§ Extracted text
--

Loose Fur, and then his Burt Bacharach covers…

Oh really? You were on that? Awesome.
Yeah. But I would also see him just do improv and noise and I started to play a lot. And Chicago’s got such a great improv community… Charles Kim and all these other people improvising. And that, for me, opened up a lot. Because then I wasn’t playing rhythm at all. Not what you think of drums. I was using standard techniques and contact mics and started to like, bow things and play found percussion and homemade percussion and all these things. So I think my sonic palette, for lack of a better term, really spread open from there. I realized, oh, I can incorporate this when I do play in a rock band, which is what I did with Loose Fur and with Wilco, subsequently. And also just Jim’s model of like, you don’t have to do this. You can be a composer and you can play just noise, you can play improv, you can be in a rock band, or you can do… I guess I don’t have to define myself. So that’s when I was like, sure I’m gonna be a composer and I’m a drummer and a percussionist. And all these things.

One other branch of this is, I know you do a lot of installation work. And is that a totally different beast? Or do you think it’s another extension of the same kind of…
Yeah, like the installation I have at MASS MoCA in Massachusetts, that whole thing of the speakers coming on and off, you know. It’s an installation and the murks coming in and the John Cage bridge and it’s a set of six speakers and it was all secret recordings I made while we were making a Wilco record. So it was all the non-playing. I would just have my covert recordings. You hear someone talking or someone playing pinball or someone doing a guitar overdub. All those secret sounds. But the whole thing when the speakers are on, you hear the sound, it’s off of a drum beat. The first drum beat I wrote when I was a kid. The first original beat for a song that was like, oh, this is cool, I can do this. So it’s all, the formal, I guess, arrangement, was a drum beat. So yeah, even for sound installations I come back to drums.

--

§ Exercises to complete
a – According to the interview, how many speakers make up the installation at MASS MoCA?
b – Carry on the interview about drumming and installation work from its last sentence.
The listing that comes next is from a separate source.

--

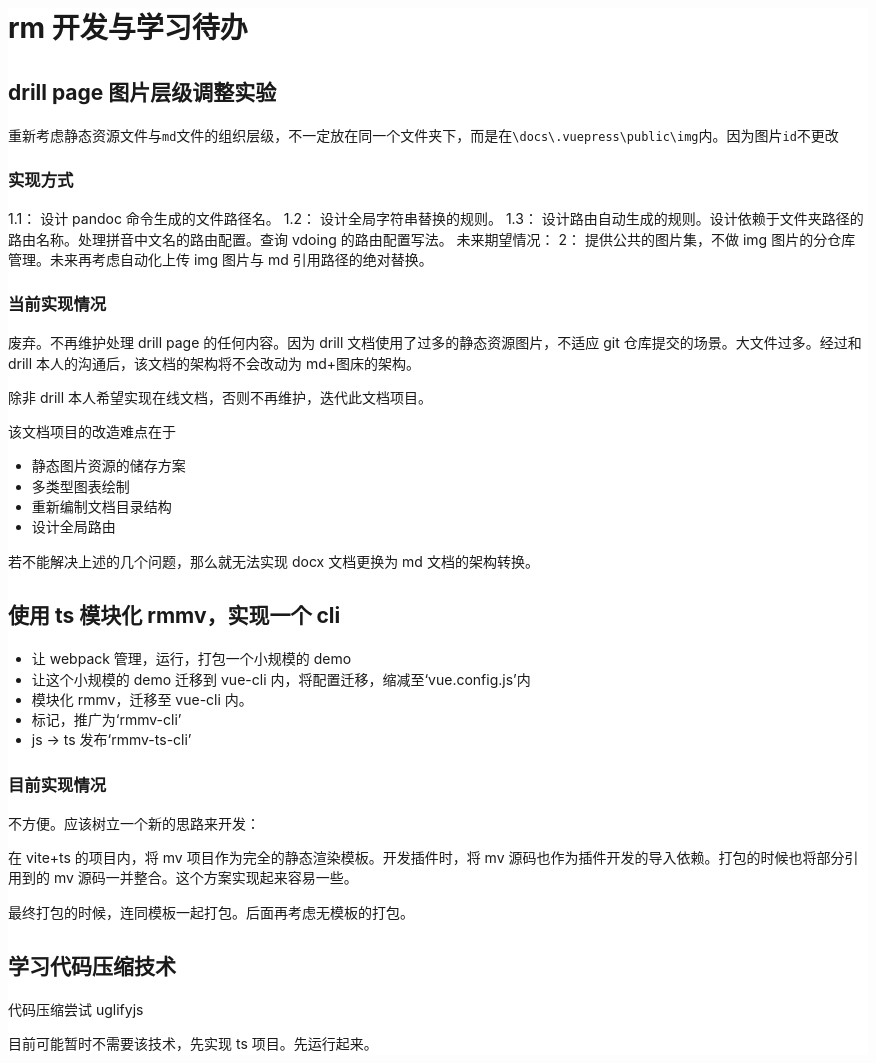 # rm 开发与学习待办

## drill page 图片层级调整实验

重新考虑静态资源文件与`md`文件的组织层级，不一定放在同一个文件夹下，而是在`\docs\.vuepress\public\img`内。因为图片`id`不更改

### 实现方式

1.1： 设计 pandoc 命令生成的文件路径名。
1.2： 设计全局字符串替换的规则。
1.3： 设计路由自动生成的规则。设计依赖于文件夹路径的路由名称。处理拼音中文名的路由配置。查询 vdoing 的路由配置写法。
未来期望情况：
2： 提供公共的图片集，不做 img 图片的分仓库管理。未来再考虑自动化上传 img 图片与 md 引用路径的绝对替换。

### 当前实现情况

废弃。不再维护处理 drill page 的任何内容。因为 drill 文档使用了过多的静态资源图片，不适应 git 仓库提交的场景。大文件过多。经过和 drill 本人的沟通后，该文档的架构将不会改动为 md+图床的架构。

除非 drill 本人希望实现在线文档，否则不再维护，迭代此文档项目。

该文档项目的改造难点在于

- 静态图片资源的储存方案
- 多类型图表绘制
- 重新编制文档目录结构
- 设计全局路由

若不能解决上述的几个问题，那么就无法实现 docx 文档更换为 md 文档的架构转换。

## 使用 ts 模块化 rmmv，实现一个 cli

- 让 webpack 管理，运行，打包一个小规模的 demo
- 让这个小规模的 demo 迁移到 vue-cli 内，将配置迁移，缩减至‘vue.config.js’内
- 模块化 rmmv，迁移至 vue-cli 内。
- 标记，推广为‘rmmv-cli’
- js -> ts 发布‘rmmv-ts-cli’

### 目前实现情况

不方便。应该树立一个新的思路来开发：

在 vite+ts 的项目内，将 mv 项目作为完全的静态渲染模板。开发插件时，将 mv 源码也作为插件开发的导入依赖。打包的时候也将部分引用到的 mv 源码一并整合。这个方案实现起来容易一些。

最终打包的时候，连同模板一起打包。后面再考虑无模板的打包。

## 学习代码压缩技术

代码压缩尝试
uglifyjs

目前可能暂时不需要该技术，先实现 ts 项目。先运行起来。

--

§ Answers for each item
a – Six speakers.

b –
As far as, I guess we talked about when you started to have a broader perspective on music and composition and performance, when you talked about Jim O’Rourke, is there any drummers, I guess specifically drummers, that influenced how you approached percussion? Or any other percussionists, I should say.
Oh, thousands. It’s hard for me, I mean, I’m influenced if I see horrible drumming. When I was teaching, you know, and I’d see a little fourth grader or something like do something completely wrong, I’d be like, “Oh I’m so ripping that off.” Because I would never, I’m so trained I would never get out of my skin enough to think about things like that. Or sometimes I’ll see someone who’s not even a drummer playing drums in a band that’s like, they’ll do something really interesting. And it’s like, “That’s cool!” But there are a lot of drummers who did, who wore many hats. Max Roach is a good example. He was a composer but he also wrote pieces of music for drum set instead of drum solos. And that’s probably the biggest page I’ve ripped off would be Max Roach, because he was really about not just the drum solo but solo drums, you know. Just the display of facility on your instrument when everyone goes to the bathroom or to get a beer at a rock concert. It’s not just a showoff moment but to actually make music on the drums. So he, you know, of course when I was in high school, like Stewart Copeland was a big influence. And I know he does composition too, I’m not too familiar with that stuff. But there’s a lot of guys who wear many hats.

You’re also a man of many hats.
Yeah, and I’ve always lived in Chicago too. Even where I live now, but when I lived 10 years ago, a mile from where I live now, in Albany Park, and that’s one of those sweet spots of Chicago where you get NUR, you get the WZRD, right, WLUW.

They were on our station last year because they had some trouble with their people so we had WZRDs in Exile.
Oh that’s awesome. And LUW. All right there. And before there was internet radio, you know, or before I knew about it in the late 90s or whatever, I would listen to those eclectic shows that were on at night. And you’d hear so much stuff.

So you listen to NUR?
And it was like, of course!

You’re a member of the club. The WNUR club. So I guess hearing about your worldview on percussion, you’re a board member of the Percussive Arts Society.
You did your research!

We tried. We’re trying to be journalists. Can you tell us a little bit more about that?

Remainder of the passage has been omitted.